What to work on — State how many lines of the data below hold the string "years", giving nothing but the number.

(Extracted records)
******
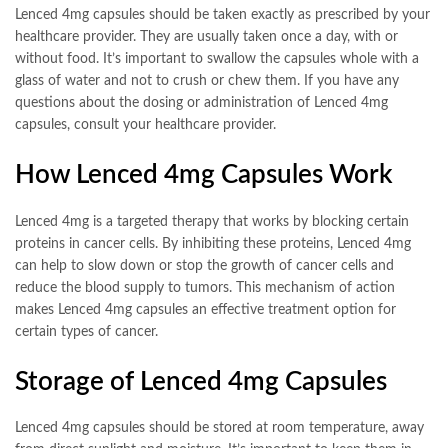
Lenced 4mg capsules should be taken exactly as prescribed by your
healthcare provider. They are usually taken once a day, with or
without food. It’s important to swallow the capsules whole with a
glass of water and not to crush or chew them. If you have any
questions about the dosing or administration of Lenced 4mg
capsules, consult your healthcare provider.
How Lenced 4mg Capsules Work
Lenced 4mg is a targeted therapy that works by blocking certain
proteins in cancer cells. By inhibiting these proteins, Lenced 4mg
can help to slow down or stop the growth of cancer cells and
reduce the blood supply to tumors. This mechanism of action
makes Lenced 4mg capsules an effective treatment option for
certain types of cancer.
Storage of Lenced 4mg Capsules
Lenced 4mg capsules should be stored at room temperature, away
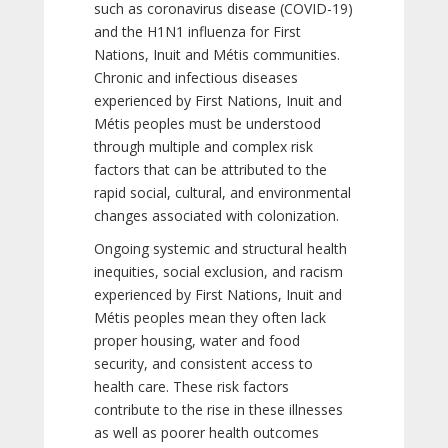
such as coronavirus disease (COVID-19)
and the H1N1 influenza for First
Nations, Inuit and Métis communities.
Chronic and infectious diseases
experienced by First Nations, Inuit and
Métis peoples must be understood
through multiple and complex risk
factors that can be attributed to the
rapid social, cultural, and environmental
changes associated with colonization.
Ongoing systemic and structural health
inequities, social exclusion, and racism
experienced by First Nations, Inuit and
Métis peoples mean they often lack
proper housing, water and food
security, and consistent access to
health care. These risk factors
contribute to the rise in these illnesses
as well as poorer health outcomes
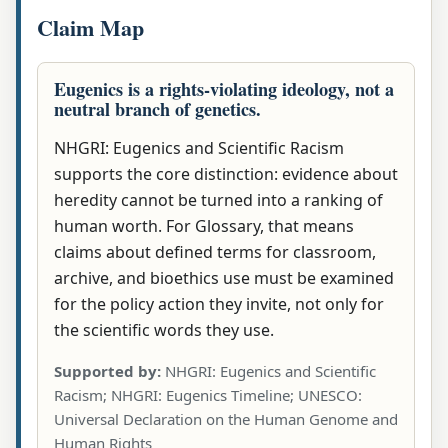
Claim Map
Eugenics is a rights-violating ideology, not a
neutral branch of genetics.
NHGRI: Eugenics and Scientific Racism
supports the core distinction: evidence about
heredity cannot be turned into a ranking of
human worth. For Glossary, that means
claims about defined terms for classroom,
archive, and bioethics use must be examined
for the policy action they invite, not only for
the scientific words they use.
Supported by:
NHGRI: Eugenics and Scientific
Racism; NHGRI: Eugenics Timeline; UNESCO:
Universal Declaration on the Human Genome and
Human Rights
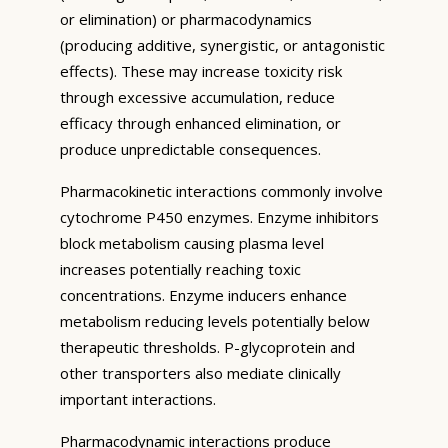
or elimination) or pharmacodynamics
(producing additive, synergistic, or antagonistic
effects). These may increase toxicity risk
through excessive accumulation, reduce
efficacy through enhanced elimination, or
produce unpredictable consequences.
Pharmacokinetic interactions commonly involve
cytochrome P450 enzymes. Enzyme inhibitors
block metabolism causing plasma level
increases potentially reaching toxic
concentrations. Enzyme inducers enhance
metabolism reducing levels potentially below
therapeutic thresholds. P-glycoprotein and
other transporters also mediate clinically
important interactions.
Pharmacodynamic interactions produce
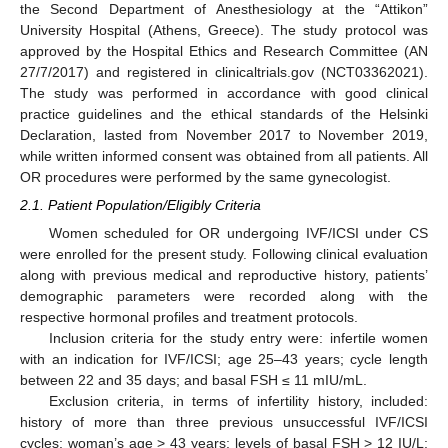
the Second Department of Anesthesiology at the “Attikon”
University Hospital (Athens, Greece). The study protocol was
approved by the Hospital Ethics and Research Committee (AN
27/7/2017) and registered in clinicaltrials.gov (NCT03362021).
The study was performed in accordance with good clinical
practice guidelines and the ethical standards of the Helsinki
Declaration, lasted from November 2017 to November 2019,
while written informed consent was obtained from all patients. All
OR procedures were performed by the same gynecologist.
2.1. Patient Population/Eligibly Criteria
Women scheduled for OR undergoing IVF/ICSI under CS
were enrolled for the present study. Following clinical evaluation
along with previous medical and reproductive history, patients’
demographic parameters were recorded along with the
respective hormonal profiles and treatment protocols.
Inclusion criteria for the study entry were: infertile women
with an indication for IVF/ICSI; age 25–43 years; cycle length
between 22 and 35 days; and basal FSH ≤ 11 mIU/mL.
Exclusion criteria, in terms of infertility history, included:
history of more than three previous unsuccessful IVF/ICSI
cycles; woman’s age > 43 years; levels of basal FSH > 12 IU/L;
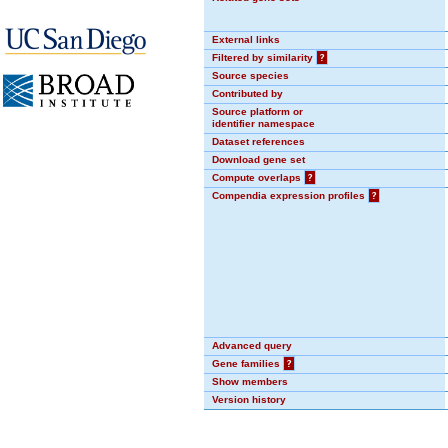
External links
Filtered by similarity
?
Source species
Contributed by
Source platform or
identifier namespace
Dataset references
Download gene set
Compute overlaps
?
Compendia expression profiles
?
Advanced query
Gene families
?
Show members
Version history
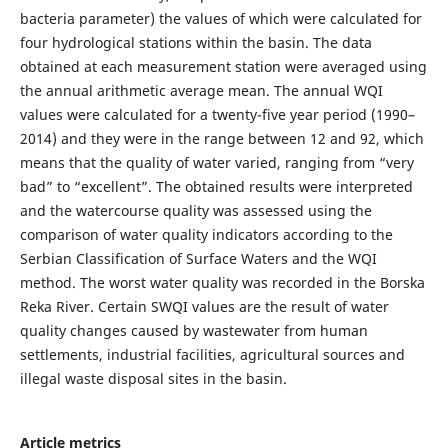
bacteria parameter) the values of which were calculated for
four hydrological stations within the basin. The data
obtained at each measurement station were averaged using
the annual arithmetic average mean. The annual WQI
values were calculated for a twenty-five year period (1990–
2014) and they were in the range between 12 and 92, which
means that the quality of water varied, ranging from “very
bad” to “excellent”. The obtained results were interpreted
and the watercourse quality was assessed using the
comparison of water quality indicators according to the
Serbian Classification of Surface Waters and the WQI
method. The worst water quality was recorded in the Borska
Reka River. Certain SWQI values are the result of water
quality changes caused by wastewater from human
settlements, industrial facilities, agricultural sources and
illegal waste disposal sites in the basin.
Article metrics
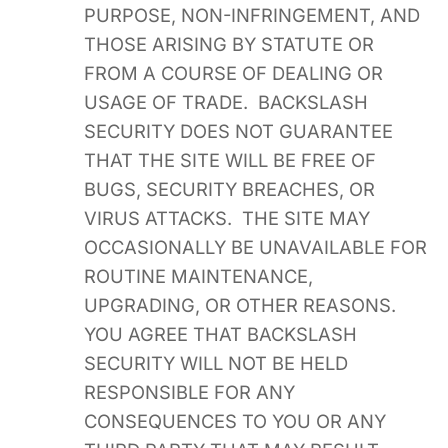
PURPOSE, NON-INFRINGEMENT, AND
THOSE ARISING BY STATUTE OR
FROM A COURSE OF DEALING OR
USAGE OF TRADE. BACKSLASH
SECURITY DOES NOT GUARANTEE
THAT THE SITE WILL BE FREE OF
BUGS, SECURITY BREACHES, OR
VIRUS ATTACKS. THE SITE MAY
OCCASIONALLY BE UNAVAILABLE FOR
ROUTINE MAINTENANCE,
UPGRADING, OR OTHER REASONS.
YOU AGREE THAT BACKSLASH
SECURITY WILL NOT BE HELD
RESPONSIBLE FOR ANY
CONSEQUENCES TO YOU OR ANY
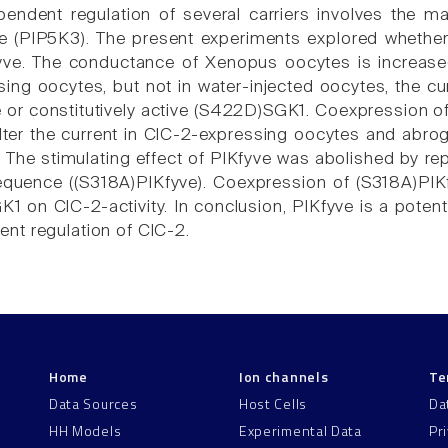
endent regulation of several carriers involves the m
e (PIP5K3). The present experiments explored whether
yve. The conductance of Xenopus oocytes is increase
ing oocytes, but not in water-injected oocytes, the c
ve or constitutively active (S422D)SGK1. Coexpression 
 alter the current in ClC-2-expressing oocytes and abro
 The stimulating effect of PIKfyve was abolished by rep
uence ((S318A)PIKfyve). Coexpression of (S318A)PIKfyv
1 on ClC-2-activity. In conclusion, PIKfyve is a potent
t regulation of ClC-2.
Home
Ion channels
Te
Data Sources
Host Cells
Da
HH Models
Experimental Data
Pr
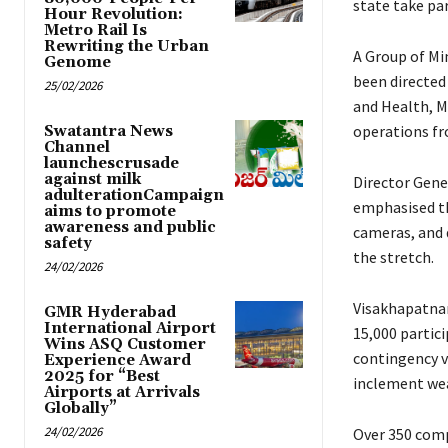
state take par
Hour Revolution:
Metro Rail Is
Rewriting the Urban
A Group of Mi
Genome
been directed 
25/02/2026
and Health, M
operations f
Swatantra News
Channel
launchescrusade
against milk
Director Gene
adulterationCampaign
emphasised the
aims to promote
awareness and public
cameras, and 
safety
the stretch.
24/02/2026
Visakhapatnam
GMR Hyderabad
International Airport
15,000 partic
Wins ASQ Customer
contingency v
Experience Award
2025 for “Best
inclement we
Airports at Arrivals
Globally”
24/02/2026
Over 350 comp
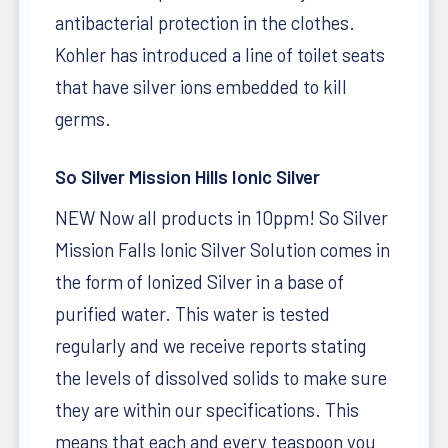
antibacterial protection in the clothes.
Kohler has introduced a line of toilet seats
that have silver ions embedded to kill
germs.
So Silver Mission Hills Ionic Silver
NEW Now all products in 10ppm! So Silver
Mission Falls Ionic Silver Solution comes in
the form of Ionized Silver in a base of
purified water. This water is tested
regularly and we receive reports stating
the levels of dissolved solids to make sure
they are within our specifications. This
means that each and every teaspoon you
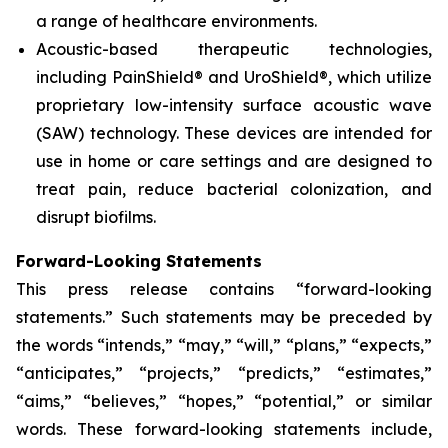
a range of healthcare environments.
Acoustic-based therapeutic technologies,
including PainShield® and UroShield®, which utilize
proprietary low-intensity surface acoustic wave
(SAW) technology. These devices are intended for
use in home or care settings and are designed to
treat pain, reduce bacterial colonization, and
disrupt biofilms.
Forward-Looking Statements
This press release contains “forward-looking
statements.” Such statements may be preceded by
the words “intends,” “may,” “will,” “plans,” “expects,”
“anticipates,” “projects,” “predicts,” “estimates,”
“aims,” “believes,” “hopes,” “potential,” or similar
words. These forward-looking statements include,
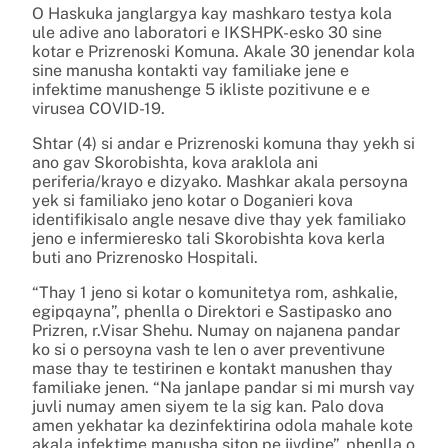
O Haskuka janglargya kay mashkaro testya kola
ule adive ano laboratori e IKSHPK-esko 30 sine
kotar e Prizrenoski Komuna. Akale 30 jenendar kola
sine manusha kontakti vay familiake jene e
infektime manushenge 5 ikliste pozitivune e e
virusea COVID-19.
Shtar (4) si andar e Prizrenoski komuna thay yekh si
ano gav Skorobishta, kova araklola ani
periferia/krayo e dizyako. Mashkar akala persoyna
yek si familiako jeno kotar o Doganieri kova
identifikisalo angle nesave dive thay yek familiako
jeno e infermieresko tali Skorobishta kova kerla
buti ano Prizrenosko Hospitali.
“Thay 1 jeno si kotar o komunitetya rom, ashkalie,
egipqayna”, phenlla o Direktori e Sastipasko ano
Prizren, r.Visar Shehu. Numay on najanena pandar
ko si o persoyna vash te len o aver preventivune
mase thay te testirinen e kontakt manushen thay
familiake jenen. “Na janlape pandar si mi mursh vay
juvli numay amen siyem te la sig kan. Palo dova
amen yekhatar ka dezinfektirina odola mahale kote
akala infektime manusha siton pe jivdipe”, phenlla o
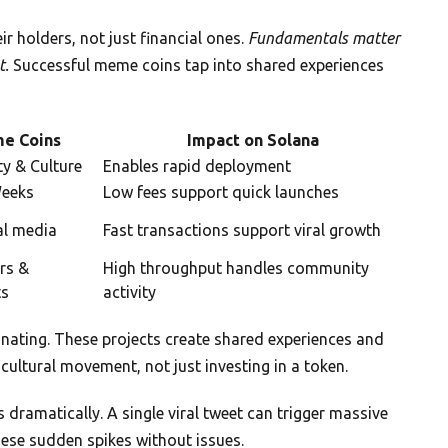
 holders, not just financial ones.
Fundamentals matter
t.
Successful meme coins tap into shared experiences
e Coins
Impact on Solana
y & Culture
Enables rapid deployment
Weeks
Low fees support quick launches
al media
Fast transactions support viral growth
rs &
High throughput handles community
ts
activity
nating. These projects create shared experiences and
cultural movement, not just investing in a token.
dramatically. A single viral tweet can trigger massive
hese sudden spikes without issues.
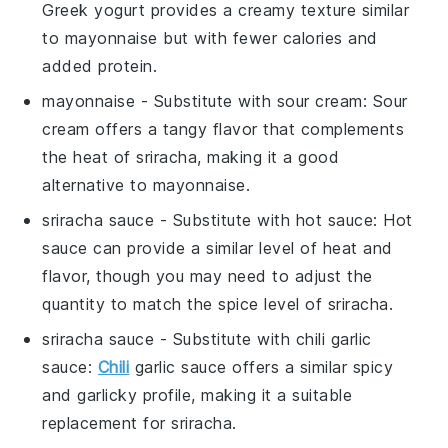
Greek yogurt provides a creamy texture similar
to mayonnaise but with fewer calories and
added protein.
mayonnaise
- Substitute with
sour cream
: Sour
cream offers a tangy flavor that complements
the heat of sriracha, making it a good
alternative to mayonnaise.
sriracha sauce
- Substitute with
hot sauce
: Hot
sauce can provide a similar level of heat and
flavor, though you may need to adjust the
quantity to match the spice level of sriracha.
sriracha sauce
- Substitute with
chili garlic
sauce
:
Chili
garlic sauce offers a similar spicy
and garlicky profile, making it a suitable
replacement for sriracha.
******
Result for this exercise — 2